For the rest, you should aim at all times to make every single aspect of the event and resources in CELCAT reflect what is going to happen in reality. If you do this, there can never be any problems or surprises - CELCAT clash checking will identify all possible double-bookings and problems in advance and allow you to resolve these. Every student will have a seat, and every event will always be a in a room with the required fixtures and equipment. Also, the system will never mislead anyone; students and staff will see all their events (and only their events) on personal timetables, and clash checks and other error reports will reflect real problems that need to be resolved by timetablers, without having false errors mixed in which someone must keep track of outside the system. Utilisation statistics will also be true, and can then be used to drive and support resource planning.

As just one example, a common problem I encounter with clients is that multiple staff members are added to events in the staff field, which the system interprets (correctly, because that is what that field is for) as if all those people need to be present for the event in order to deliver it.
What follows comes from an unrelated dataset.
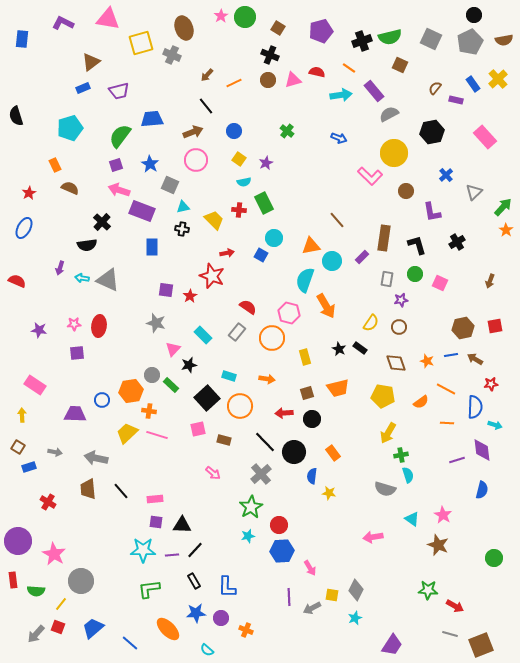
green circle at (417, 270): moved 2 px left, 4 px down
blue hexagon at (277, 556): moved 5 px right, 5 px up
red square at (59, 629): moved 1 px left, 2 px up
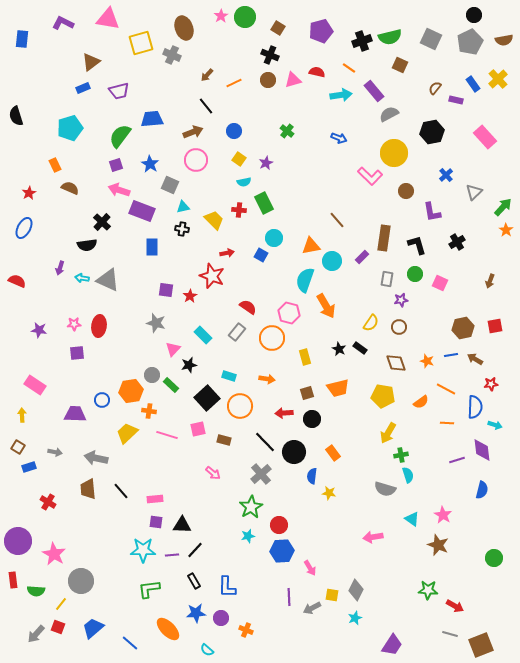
pink line at (157, 435): moved 10 px right
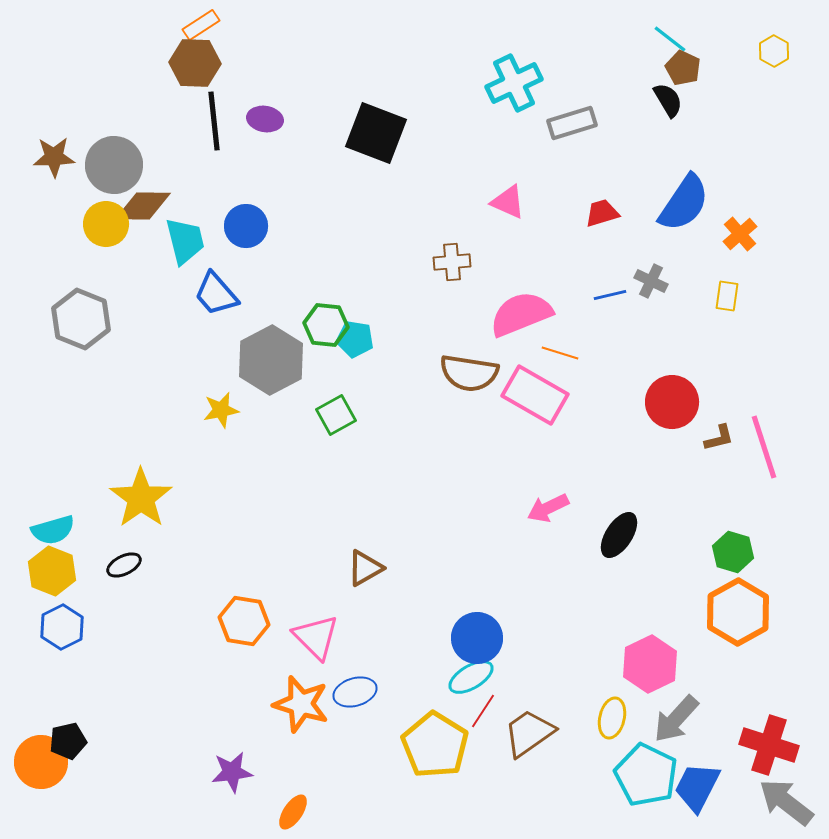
The results are entirely predictable: If the same people are also linked to other events happening at the same time (a very common problem), it could flood the clash reports with false positive double bookings that can be ignored. This in turn makes it difficult to identify true clashes that cannot be ignored. At the same time, staff will see events on their timetables that they don’t have to attend, students will see the wrong staff on timetables and reports on staff working hours will be incorrect. The Time Adviser functionality is also severely restricted, as suggested alternative slots will exclude those where any of the multiple staff members are shown as busy. All this leads to a breakdown of trust in the system, and increases the complexity of work that timetablers must work out in their heads instead of using CELCAT tools designed for it.
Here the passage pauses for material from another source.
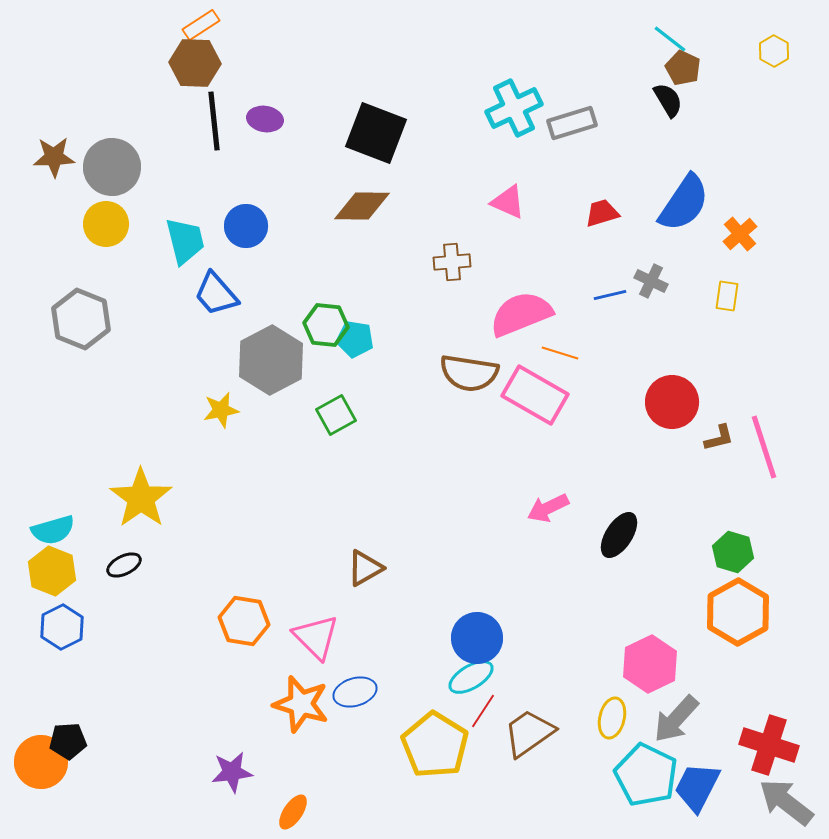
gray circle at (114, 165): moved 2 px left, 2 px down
How does this reflect expectations about Automation? Well, with Automation implementation, there is often the temptation to use the opportunity to try and get what you’ve always wanted but couldn’t achieve - If the data collection and communication is not handled well, it’s very easy to end up with hundreds (or thousands) of requests where staff enter their desired requirements instead of realistic requirements, with no indication that this is the case.

Consider the following example: If, for the past several years you’ve always been able to only provide one-hour seminars for all your modules while staff would prefer to have two-hour seminars, and you then open up data collection with vague or unrealistic promises of the abilities of automated timetabling, staff could jump at the opportunity and enter two-hour seminars as an absolute requirement for all their modules. Now, unless you’ve been doing an absolutely terrible job with timetabling (of course you haven’t!), there’s probably a good reason you’ve never been able to give everyone two hours - it’s physically impossible. Now, while Automation is a powerful tool, it can’t perform miracles, and running it with such a series of impossible requests that do not reflect what is achievable, will lead to problems that could take a great deal of time and effort to unpick. Data collection should therefore be sensitive to this, and while there’s great benefit to capture desired requirements for the purposes of modelling and testing, you should also capture a baseline that you know from experience to be physically achievable, or risk being lost in a sea of uncertain requests and requirements that simply cannot be used to create a timetable, with no way of knowing which ones are absolute requirements and which ones can be safely ignored or treated as optional.